My last visit to the dentist convinced me that I should really brush my teeth at least two minutes. I decided to build a special toothbrush timer: it would detect when a brush is taken out, measure two minutes and notify when the time is up.

I chose to use Atmega328p, a weight sensor, brass cups, a tray, old alarm clock's chime and some plywood. I would like to tell how this device was made: what electrical components were used and how I assembled the enclosure.

Here is a video with how it all works togather:



An algorithm is quite basic:
  1. Wake up
  2. Read current weight with the precision of 3 grams
  3. If current weight is less then the previous one play following sequence:
  4. 1. Turn on all lamps
    2. Turn of a lamp every 20 seconds
    3. Chime every 30 seconds
  5. Sleep for 8 seconds
 

Step 1: Circuit Design

The circuit is designed around a wight sensor. I got one from a used digital scales. It is a pretty basic device: there are four wires: one is input current, one is ground and voltage difference between the other two wires is determined by a weight of an object on the scales. The difference, however, is really small, so one needs to use an amplifier to be able to tell that the weight has changed.

Here are components that I chose:

ATMega328p with 16Mhz crystal – I chose this micro-controller because it is extremely easy to use. There is also a good  community support, as ATMega328p is used in one of Arduinos.

Ina12P amplifier – this device is created specifically for amplification of sensors' signals. It is not hard to use it. The only thing that I found tricky is figuring out the right resistance value for amplification gain.

TPS2020 switch – this is a great switch with a very low standby current ( <10 μA). I use it to control power of the servo that chimes.

MAX1555 charger – this device controls charging of device's lithium-ion battery. 

2N3904  transistors – used to control lamps' power.

Lamps – I chose incandescent lamps out of esthetic reasons. Since I wanted to give the project a "vintage" look LED lamps did not quite fit the design. Although these lamps consume more power the feeling they evoke is quite worth it. 

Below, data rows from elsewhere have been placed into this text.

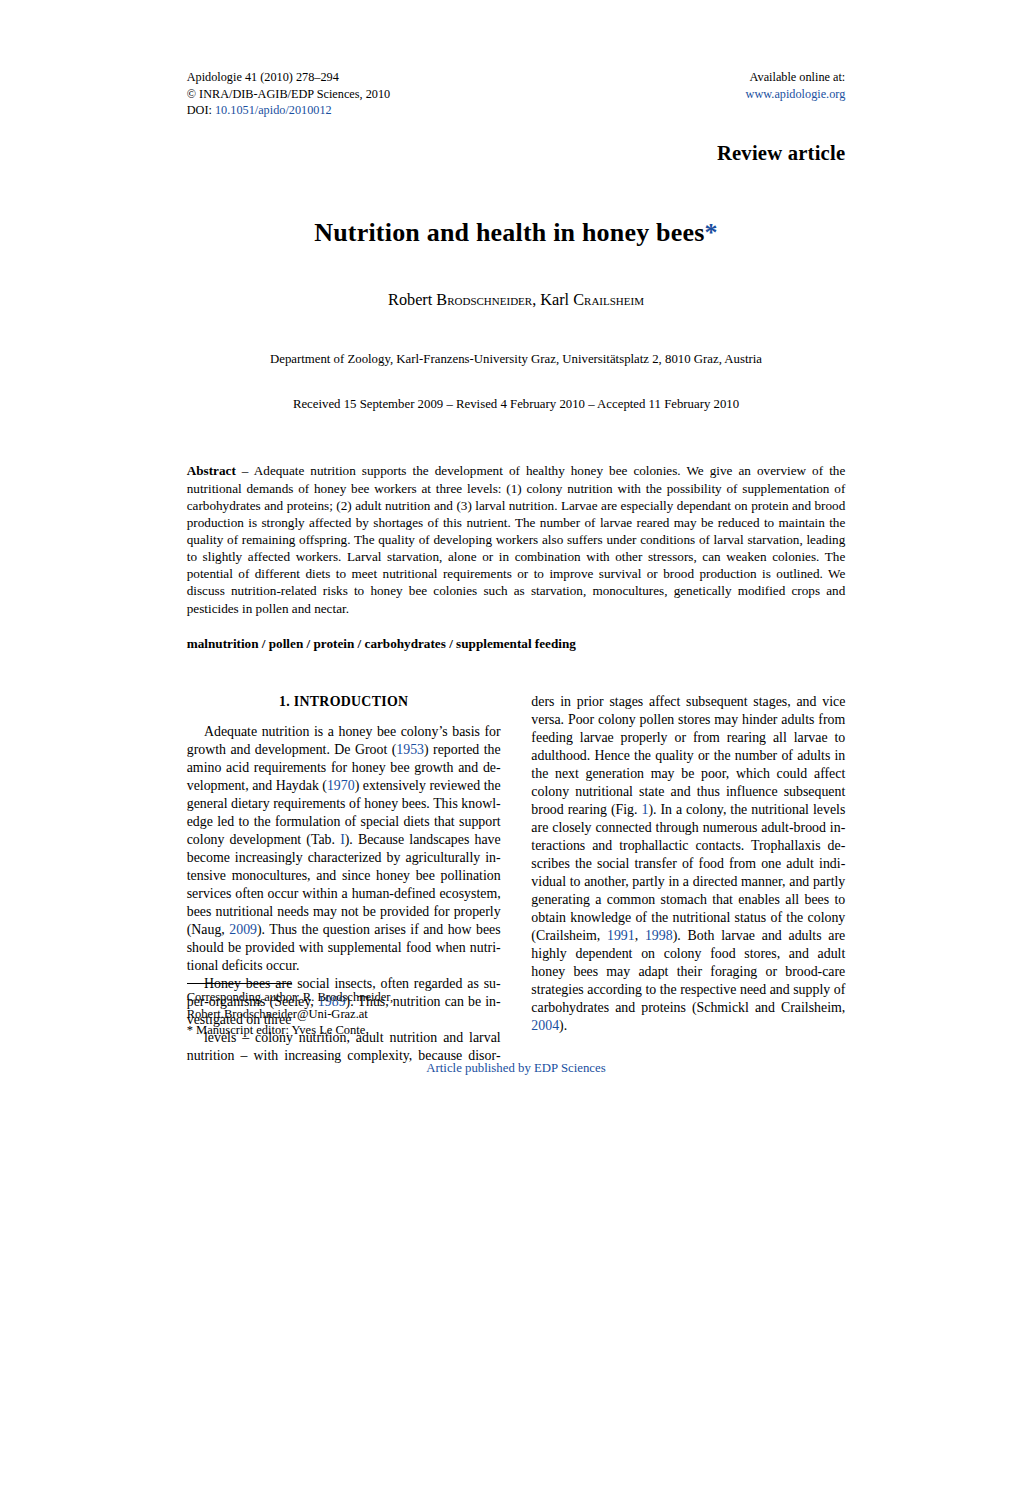Apidologie 41 (2010) 278–294
© INRA/DIB-AGIB/EDP Sciences, 2010
DOI: 10.1051/apido/2010012
Available online at:
www.apidologie.org
Review article
Nutrition and health in honey bees*
Robert Brodschneider, Karl Crailsheim
Department of Zoology, Karl-Franzens-University Graz, Universitätsplatz 2, 8010 Graz, Austria
Received 15 September 2009 – Revised 4 February 2010 – Accepted 11 February 2010
Abstract – Adequate nutrition supports the development of healthy honey bee colonies. We give an overview of the nutritional demands of honey bee workers at three levels: (1) colony nutrition with the possibility of supplementation of carbohydrates and proteins; (2) adult nutrition and (3) larval nutrition. Larvae are especially dependant on protein and brood production is strongly affected by shortages of this nutrient. The number of larvae reared may be reduced to maintain the quality of remaining offspring. The quality of developing workers also suffers under conditions of larval starvation, leading to slightly affected workers. Larval starvation, alone or in combination with other stressors, can weaken colonies. The potential of different diets to meet nutritional requirements or to improve survival or brood production is outlined. We discuss nutrition-related risks to honey bee colonies such as starvation, monocultures, genetically modified crops and pesticides in pollen and nectar.
malnutrition / pollen / protein / carbohydrates / supplemental feeding
1. INTRODUCTION
Adequate nutrition is a honey bee colony’s basis for growth and development. De Groot (1953) reported the amino acid requirements for honey bee growth and development, and Haydak (1970) extensively reviewed the general dietary requirements of honey bees. This knowledge led to the formulation of special diets that support colony development (Tab. I). Because landscapes have become increasingly characterized by agriculturally intensive monocultures, and since honey bee pollination services often occur within a human-defined ecosystem, bees nutritional needs may not be provided for properly (Naug, 2009). Thus the question arises if and how bees should be provided with supplemental food when nutritional deficits occur.
Honey bees are social insects, often regarded as super-organisms (Seeley, 1989). Thus, nutrition can be investigated on three
levels – colony nutrition, adult nutrition and larval nutrition – with increasing complexity, because disorders in prior stages affect subsequent stages, and vice versa. Poor colony pollen stores may hinder adults from feeding larvae properly or from rearing all larvae to adulthood. Hence the quality or the number of adults in the next generation may be poor, which could affect colony nutritional state and thus influence subsequent brood rearing (Fig. 1). In a colony, the nutritional levels are closely connected through numerous adult-brood interactions and trophallactic contacts. Trophallaxis describes the social transfer of food from one adult individual to another, partly in a directed manner, and partly generating a common stomach that enables all bees to obtain knowledge of the nutritional status of the colony (Crailsheim, 1991, 1998). Both larvae and adults are highly dependent on colony food stores, and adult honey bees may adapt their foraging or brood-care strategies according to the respective need and supply of carbohydrates and proteins (Schmickl and Crailsheim, 2004).
Corresponding author: R. Brodschneider,
Robert.Brodschneider@Uni-Graz.at
* Manuscript editor: Yves Le Conte
Article published by EDP Sciences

This device is able to work 3 weeks on a single charge.

Full schematic could be found on Github.

Step 2: Printing the Circuit

I used photo-resistive method to etch the circuit.

Step 3: Programming

There program is pretty strait-forward. Source code could be found on GitHub.

Attachments

Step 4: Enclosure Design

The design and assembly of project's enclosure was almost as exciting as building and programming its circuit. I started with a new document in Inkscape and a new sheet of plywood I got from a hardware store. I have rented a laser cutter in Techshop to cut the plywood according to my design. The ease with which the cutter created my parts is quite fascinating:
 


I used glue to put everything together. All of the edges were reenforced with triangles cut from the same plywood.

I have applied two layers of Minwax wood finish and a layer of their Polyurethane to protect the surface.

I have applied some hot glue to all of the edges: this sealed the enclosure and made it somewhat water-proof. Importance of this step can not be underestimated, as the time would reside in a damp place.

Step 5: Putting Everything Together

Once the enclosure was ready I have put the circuit inside and connected all wires. Photographs attached to this step show how it all fits inside.

I would be happy to answer any questions and hear any comments about this project. 

I also hope this device will inspire you to create some creasy contraptions of your own!